If you are one of those people with both clear boundaries in life and the necessary tenacity to protect those boundaries, you probably don't need to read this book. But if you're like most of us, i.e, trying to keep up with the fast-paced nature of the modern world yet finding yourself further and further behind every day, then Swenson may be the right guide to help you out. Paying appropriate attention to both theory and practice, the author dedicates the first half of the book to explain why it is so hard to strike an appropriate balance in our lives today before giving suggestions as to how one might go about striking such a balance. Even the chapters containing suggestions give plenty of theory to back up each piece of advice so that you know exactly why you ought to try what he recommends. And the author is under no illusion that someone should try to implement all 60 of his suggestions; he trusts that you will make those changes that will be most effective at bringing balance to your life. Swenson is a very gifted communicator, bringing in humor, medical expertise and personal example at just the right moments. He is also very good at integrating the spiritual with the practical. Here is what he says about Philippians 4:13, a verse many ministers use to justify a life of imbalance.

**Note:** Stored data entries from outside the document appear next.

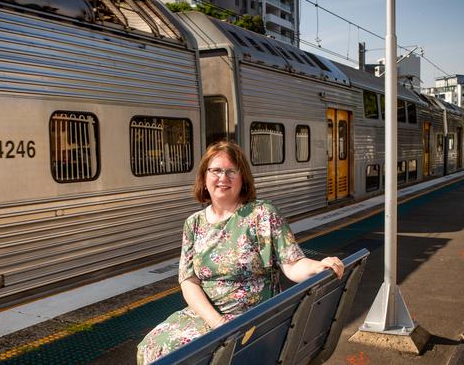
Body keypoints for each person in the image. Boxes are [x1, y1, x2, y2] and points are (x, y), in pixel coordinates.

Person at [136, 141, 344, 364]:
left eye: (231, 171)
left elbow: (292, 264)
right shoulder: (193, 224)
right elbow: (188, 281)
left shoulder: (261, 214)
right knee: (151, 346)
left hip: (251, 319)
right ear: (204, 178)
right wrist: (217, 323)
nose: (223, 178)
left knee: (188, 358)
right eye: (215, 170)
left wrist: (318, 265)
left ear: (242, 178)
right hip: (207, 316)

“A verse in Philippians says, 'I can do everything through him who gives me strength.' This is a favorite verse for many, and I love it as well. It is completely true, reliable, and a great comfort. But it doesn't mean what some have taken it to mean. When Paul said, “I can do everything' (other translations read, 'I can do all things'), he did not mean that we can walk across the Atlantic Ocean or swim across the Pacific. We can't go a year without eating. We can't ignore sleep and stay healthy, out-shop our income and remain solvent, or work twenty hours a day an still love our families.” Everything God has given us to do, He will also give us the strength to do it. In all things we are to be dependent on His power rather than our own. Then He will give us the power to do His will.”
If you haven't read Swenson's previous book, Margin, don't worry. While balance and margin are interrelated terms, Swenson spends enough time at the beginning of In Search of Balance explaining the margin concept that you can proceed with his development of the balance idea. In short, margin has to do with the capacity we have for all of the things in our lives while balance has to do with making sure we are prioritizing the right things. I've read the book and highly recommend it to anyone struggling to achieve balance in their life. Now it's time for me to put some of his suggestions into practice.